__INSTRUCTIONS TO FOLLOW__
Repeat exactly, and only, the lines of the entries below from the one with "middle tip: (645, 1299)" through the one with "pinky mcp: (940, 1261)", both ends included.
▶
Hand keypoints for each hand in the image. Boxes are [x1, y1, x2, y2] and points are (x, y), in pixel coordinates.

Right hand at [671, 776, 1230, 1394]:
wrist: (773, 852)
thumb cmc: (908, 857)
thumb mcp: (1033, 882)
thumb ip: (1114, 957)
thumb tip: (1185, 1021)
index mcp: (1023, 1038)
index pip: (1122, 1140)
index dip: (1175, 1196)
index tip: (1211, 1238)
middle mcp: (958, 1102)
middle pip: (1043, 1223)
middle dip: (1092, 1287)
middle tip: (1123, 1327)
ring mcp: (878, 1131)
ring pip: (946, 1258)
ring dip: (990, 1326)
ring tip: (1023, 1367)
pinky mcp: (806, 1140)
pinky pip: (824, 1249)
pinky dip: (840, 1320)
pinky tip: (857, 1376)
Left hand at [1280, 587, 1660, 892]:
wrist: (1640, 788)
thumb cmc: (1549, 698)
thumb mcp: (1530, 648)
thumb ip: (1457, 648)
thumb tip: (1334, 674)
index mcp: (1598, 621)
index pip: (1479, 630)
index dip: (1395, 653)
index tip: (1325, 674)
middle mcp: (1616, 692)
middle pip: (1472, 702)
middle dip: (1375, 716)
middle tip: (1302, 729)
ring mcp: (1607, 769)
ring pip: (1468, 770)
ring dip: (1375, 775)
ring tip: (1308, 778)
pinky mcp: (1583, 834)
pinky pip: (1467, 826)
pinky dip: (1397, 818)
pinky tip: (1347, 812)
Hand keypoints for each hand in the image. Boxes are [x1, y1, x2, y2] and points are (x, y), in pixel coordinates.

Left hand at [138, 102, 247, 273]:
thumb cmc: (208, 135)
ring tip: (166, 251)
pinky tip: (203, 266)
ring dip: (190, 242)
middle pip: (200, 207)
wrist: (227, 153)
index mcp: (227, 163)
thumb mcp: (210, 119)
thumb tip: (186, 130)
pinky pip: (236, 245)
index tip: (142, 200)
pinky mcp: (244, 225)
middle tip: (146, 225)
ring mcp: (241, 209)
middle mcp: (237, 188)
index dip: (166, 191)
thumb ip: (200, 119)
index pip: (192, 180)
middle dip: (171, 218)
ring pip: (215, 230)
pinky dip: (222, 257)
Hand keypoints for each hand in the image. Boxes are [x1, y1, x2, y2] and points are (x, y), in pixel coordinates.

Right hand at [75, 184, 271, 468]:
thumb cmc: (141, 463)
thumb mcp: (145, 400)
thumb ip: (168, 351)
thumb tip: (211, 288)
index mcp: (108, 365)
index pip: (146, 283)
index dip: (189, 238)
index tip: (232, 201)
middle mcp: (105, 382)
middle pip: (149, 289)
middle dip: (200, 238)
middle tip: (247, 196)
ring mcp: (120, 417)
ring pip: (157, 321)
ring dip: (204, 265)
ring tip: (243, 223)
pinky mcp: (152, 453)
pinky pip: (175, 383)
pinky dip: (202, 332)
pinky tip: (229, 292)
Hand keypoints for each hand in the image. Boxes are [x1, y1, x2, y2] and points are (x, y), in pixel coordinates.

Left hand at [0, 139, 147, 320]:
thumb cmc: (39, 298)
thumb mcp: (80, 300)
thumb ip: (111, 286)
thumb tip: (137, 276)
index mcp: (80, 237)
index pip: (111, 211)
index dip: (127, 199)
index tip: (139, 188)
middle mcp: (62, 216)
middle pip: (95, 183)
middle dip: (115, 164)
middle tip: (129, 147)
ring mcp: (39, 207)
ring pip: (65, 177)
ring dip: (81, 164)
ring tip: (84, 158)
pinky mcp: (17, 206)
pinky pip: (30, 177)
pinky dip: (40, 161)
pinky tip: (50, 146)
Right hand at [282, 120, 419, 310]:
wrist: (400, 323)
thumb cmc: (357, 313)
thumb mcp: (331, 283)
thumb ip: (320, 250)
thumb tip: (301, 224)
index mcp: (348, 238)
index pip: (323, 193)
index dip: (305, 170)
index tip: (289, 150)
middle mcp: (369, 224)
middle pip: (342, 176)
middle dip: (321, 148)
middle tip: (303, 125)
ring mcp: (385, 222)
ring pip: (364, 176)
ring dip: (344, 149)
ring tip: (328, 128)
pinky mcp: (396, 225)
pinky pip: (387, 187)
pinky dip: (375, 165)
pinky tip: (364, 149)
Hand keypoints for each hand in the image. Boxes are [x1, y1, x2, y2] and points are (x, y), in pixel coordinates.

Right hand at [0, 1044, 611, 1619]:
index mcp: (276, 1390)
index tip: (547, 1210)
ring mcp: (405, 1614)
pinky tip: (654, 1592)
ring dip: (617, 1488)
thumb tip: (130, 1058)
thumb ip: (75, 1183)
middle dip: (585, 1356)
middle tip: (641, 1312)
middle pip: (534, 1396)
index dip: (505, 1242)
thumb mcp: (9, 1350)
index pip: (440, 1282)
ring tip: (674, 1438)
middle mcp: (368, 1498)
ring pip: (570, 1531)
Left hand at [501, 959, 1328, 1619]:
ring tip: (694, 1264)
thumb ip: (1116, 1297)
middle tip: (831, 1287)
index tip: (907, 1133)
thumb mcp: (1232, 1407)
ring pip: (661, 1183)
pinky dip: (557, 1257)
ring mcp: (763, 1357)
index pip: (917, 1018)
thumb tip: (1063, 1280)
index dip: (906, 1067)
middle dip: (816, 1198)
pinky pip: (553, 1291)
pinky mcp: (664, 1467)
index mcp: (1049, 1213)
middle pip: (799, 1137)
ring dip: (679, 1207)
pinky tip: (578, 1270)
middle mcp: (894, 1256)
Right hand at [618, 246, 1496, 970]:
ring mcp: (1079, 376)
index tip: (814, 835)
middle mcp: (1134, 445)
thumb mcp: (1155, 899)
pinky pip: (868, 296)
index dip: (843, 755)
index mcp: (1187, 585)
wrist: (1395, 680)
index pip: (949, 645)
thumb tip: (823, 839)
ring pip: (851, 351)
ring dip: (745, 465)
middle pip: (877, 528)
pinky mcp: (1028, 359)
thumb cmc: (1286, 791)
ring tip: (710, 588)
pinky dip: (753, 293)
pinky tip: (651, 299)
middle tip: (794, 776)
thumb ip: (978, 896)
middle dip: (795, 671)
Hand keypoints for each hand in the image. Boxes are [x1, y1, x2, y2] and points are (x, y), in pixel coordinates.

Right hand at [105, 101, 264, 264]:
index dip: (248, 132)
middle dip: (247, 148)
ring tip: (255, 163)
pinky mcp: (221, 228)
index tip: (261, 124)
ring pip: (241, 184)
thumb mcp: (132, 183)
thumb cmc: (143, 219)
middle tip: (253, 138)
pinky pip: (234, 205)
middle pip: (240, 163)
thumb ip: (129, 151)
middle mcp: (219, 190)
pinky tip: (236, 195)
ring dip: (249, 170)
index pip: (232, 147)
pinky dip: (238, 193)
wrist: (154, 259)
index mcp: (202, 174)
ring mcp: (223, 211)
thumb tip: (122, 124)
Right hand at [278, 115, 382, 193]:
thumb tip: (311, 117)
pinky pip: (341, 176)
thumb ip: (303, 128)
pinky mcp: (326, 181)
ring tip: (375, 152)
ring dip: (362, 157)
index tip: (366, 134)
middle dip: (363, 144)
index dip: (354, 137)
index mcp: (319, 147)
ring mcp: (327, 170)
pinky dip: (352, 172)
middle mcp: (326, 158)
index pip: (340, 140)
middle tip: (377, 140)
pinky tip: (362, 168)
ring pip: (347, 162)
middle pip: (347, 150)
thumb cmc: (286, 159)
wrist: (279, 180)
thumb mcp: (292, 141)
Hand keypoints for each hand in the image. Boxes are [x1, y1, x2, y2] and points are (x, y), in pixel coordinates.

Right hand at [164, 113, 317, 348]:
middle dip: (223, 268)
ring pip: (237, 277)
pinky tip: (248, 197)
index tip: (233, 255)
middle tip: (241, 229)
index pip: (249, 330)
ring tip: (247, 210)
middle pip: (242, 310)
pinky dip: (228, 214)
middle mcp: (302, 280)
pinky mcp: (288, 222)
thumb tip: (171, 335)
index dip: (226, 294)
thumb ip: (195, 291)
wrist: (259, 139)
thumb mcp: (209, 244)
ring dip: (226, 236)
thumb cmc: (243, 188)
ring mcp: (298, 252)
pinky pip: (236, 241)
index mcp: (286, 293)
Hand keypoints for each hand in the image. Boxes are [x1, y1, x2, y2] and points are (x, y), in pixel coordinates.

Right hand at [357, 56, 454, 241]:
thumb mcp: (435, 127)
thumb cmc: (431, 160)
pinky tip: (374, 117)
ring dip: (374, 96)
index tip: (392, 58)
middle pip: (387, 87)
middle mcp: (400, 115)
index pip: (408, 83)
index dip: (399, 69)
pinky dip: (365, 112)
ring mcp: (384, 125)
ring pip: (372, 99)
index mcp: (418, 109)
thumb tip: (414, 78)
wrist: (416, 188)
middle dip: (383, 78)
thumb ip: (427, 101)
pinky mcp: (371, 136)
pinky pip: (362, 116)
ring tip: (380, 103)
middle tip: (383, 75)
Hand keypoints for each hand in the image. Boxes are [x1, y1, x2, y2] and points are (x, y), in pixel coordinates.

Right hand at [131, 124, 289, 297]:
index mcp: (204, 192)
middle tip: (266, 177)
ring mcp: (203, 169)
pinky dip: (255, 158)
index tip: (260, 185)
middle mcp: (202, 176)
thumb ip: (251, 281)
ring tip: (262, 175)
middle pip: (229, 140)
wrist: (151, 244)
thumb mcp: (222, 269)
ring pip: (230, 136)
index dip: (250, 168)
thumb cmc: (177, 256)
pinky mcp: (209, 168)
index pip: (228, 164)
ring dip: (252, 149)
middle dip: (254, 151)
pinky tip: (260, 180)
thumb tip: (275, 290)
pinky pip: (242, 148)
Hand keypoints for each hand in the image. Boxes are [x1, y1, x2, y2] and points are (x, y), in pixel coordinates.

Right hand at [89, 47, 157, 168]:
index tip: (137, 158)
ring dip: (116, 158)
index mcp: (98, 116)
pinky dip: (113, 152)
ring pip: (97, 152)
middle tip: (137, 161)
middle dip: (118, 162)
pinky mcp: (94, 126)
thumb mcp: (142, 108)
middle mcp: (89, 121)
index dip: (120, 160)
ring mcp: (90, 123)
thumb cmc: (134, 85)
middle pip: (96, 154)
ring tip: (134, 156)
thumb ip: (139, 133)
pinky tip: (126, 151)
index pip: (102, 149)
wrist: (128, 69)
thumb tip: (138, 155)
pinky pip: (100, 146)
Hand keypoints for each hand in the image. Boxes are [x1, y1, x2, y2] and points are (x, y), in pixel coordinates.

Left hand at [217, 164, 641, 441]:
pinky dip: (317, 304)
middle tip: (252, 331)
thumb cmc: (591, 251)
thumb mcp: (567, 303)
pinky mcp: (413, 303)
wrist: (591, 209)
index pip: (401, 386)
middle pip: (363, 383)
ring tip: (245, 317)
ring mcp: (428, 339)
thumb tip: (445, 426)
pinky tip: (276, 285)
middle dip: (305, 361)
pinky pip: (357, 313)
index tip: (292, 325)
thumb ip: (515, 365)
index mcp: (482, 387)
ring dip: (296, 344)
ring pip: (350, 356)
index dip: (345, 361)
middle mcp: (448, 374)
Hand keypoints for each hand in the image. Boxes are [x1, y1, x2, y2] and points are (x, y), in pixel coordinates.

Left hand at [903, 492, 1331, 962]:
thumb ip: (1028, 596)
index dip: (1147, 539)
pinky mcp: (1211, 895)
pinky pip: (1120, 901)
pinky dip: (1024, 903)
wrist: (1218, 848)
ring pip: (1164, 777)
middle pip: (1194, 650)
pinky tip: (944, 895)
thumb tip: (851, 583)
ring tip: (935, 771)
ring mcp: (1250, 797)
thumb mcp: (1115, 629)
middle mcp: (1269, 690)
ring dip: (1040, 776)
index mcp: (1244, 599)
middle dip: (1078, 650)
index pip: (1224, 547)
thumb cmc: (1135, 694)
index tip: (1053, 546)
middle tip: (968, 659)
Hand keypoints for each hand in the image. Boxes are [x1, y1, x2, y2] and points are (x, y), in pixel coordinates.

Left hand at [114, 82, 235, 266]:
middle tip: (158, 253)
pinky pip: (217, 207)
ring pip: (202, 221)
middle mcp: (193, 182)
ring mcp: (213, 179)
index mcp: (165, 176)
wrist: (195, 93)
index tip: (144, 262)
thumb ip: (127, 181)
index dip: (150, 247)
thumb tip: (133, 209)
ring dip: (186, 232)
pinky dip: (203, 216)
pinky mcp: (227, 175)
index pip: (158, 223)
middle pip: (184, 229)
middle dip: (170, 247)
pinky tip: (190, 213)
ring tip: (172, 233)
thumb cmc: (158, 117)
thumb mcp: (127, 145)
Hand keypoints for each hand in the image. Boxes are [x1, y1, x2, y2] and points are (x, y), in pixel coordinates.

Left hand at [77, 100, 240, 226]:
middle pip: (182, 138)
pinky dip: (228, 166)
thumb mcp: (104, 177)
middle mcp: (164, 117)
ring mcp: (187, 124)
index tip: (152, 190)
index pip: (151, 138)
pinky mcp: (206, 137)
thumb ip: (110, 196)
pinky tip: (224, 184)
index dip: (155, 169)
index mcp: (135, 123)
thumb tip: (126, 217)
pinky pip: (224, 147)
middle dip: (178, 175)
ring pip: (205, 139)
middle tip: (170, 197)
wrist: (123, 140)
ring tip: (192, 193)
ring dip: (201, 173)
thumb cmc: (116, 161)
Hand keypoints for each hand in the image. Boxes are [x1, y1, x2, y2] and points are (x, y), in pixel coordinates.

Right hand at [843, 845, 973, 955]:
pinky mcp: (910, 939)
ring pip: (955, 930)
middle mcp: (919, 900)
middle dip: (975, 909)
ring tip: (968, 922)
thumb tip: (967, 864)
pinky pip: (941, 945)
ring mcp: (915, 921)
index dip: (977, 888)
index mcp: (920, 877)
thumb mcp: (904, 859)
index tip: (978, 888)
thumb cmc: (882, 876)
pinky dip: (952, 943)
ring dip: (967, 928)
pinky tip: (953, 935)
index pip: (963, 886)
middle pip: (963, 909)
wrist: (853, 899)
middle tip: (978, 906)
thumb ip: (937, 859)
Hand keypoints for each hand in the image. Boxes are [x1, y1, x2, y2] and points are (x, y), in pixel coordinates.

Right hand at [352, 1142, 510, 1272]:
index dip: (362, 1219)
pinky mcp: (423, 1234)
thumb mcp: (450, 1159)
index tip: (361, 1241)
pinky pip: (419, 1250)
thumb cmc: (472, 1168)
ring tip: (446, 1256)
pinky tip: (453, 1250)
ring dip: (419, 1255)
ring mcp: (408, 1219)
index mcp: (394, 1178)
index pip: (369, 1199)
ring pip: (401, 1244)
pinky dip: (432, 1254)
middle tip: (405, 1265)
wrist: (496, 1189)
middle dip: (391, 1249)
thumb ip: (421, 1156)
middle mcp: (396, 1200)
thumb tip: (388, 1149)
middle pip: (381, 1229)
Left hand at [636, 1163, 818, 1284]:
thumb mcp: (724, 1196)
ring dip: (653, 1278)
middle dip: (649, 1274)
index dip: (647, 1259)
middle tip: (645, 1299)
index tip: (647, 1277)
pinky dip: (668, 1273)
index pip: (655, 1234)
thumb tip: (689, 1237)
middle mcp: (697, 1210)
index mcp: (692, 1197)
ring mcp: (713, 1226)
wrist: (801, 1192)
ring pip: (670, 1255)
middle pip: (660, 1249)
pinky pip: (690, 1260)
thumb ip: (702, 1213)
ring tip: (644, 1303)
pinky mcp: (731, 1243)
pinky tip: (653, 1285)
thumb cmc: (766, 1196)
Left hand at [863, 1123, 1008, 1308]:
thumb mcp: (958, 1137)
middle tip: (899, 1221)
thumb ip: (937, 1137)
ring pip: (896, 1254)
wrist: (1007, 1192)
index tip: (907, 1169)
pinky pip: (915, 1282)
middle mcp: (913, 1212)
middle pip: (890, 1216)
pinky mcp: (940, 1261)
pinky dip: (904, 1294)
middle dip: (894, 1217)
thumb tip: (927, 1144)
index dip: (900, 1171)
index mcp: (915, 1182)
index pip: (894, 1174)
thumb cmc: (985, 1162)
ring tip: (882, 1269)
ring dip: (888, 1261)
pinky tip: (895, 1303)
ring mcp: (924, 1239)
◀
__RESULT FOR THIS TASK__
middle tip: (645, 1299)
index tip: (647, 1277)
pinky dip: (668, 1273)
index pip: (655, 1234)
thumb tip: (689, 1237)
middle mcp: (697, 1210)
index mcp: (692, 1197)
ring mcp: (713, 1226)
wrist: (801, 1192)
ring pip: (670, 1255)
middle pip: (660, 1249)
pinky pip: (690, 1260)
thumb ip: (702, 1213)
ring tip: (644, 1303)
pinky mcp: (731, 1243)
pinky tip: (653, 1285)
thumb cmc: (766, 1196)
Left hand at [863, 1123, 1008, 1308]:
thumb mcp: (958, 1137)
middle tip: (899, 1221)
thumb ip: (937, 1137)
ring pip: (896, 1254)
wrist: (1007, 1192)
index tip: (907, 1169)
pinky pip: (915, 1282)
middle mcp: (913, 1212)
middle pip: (890, 1216)
pinky mcp: (940, 1261)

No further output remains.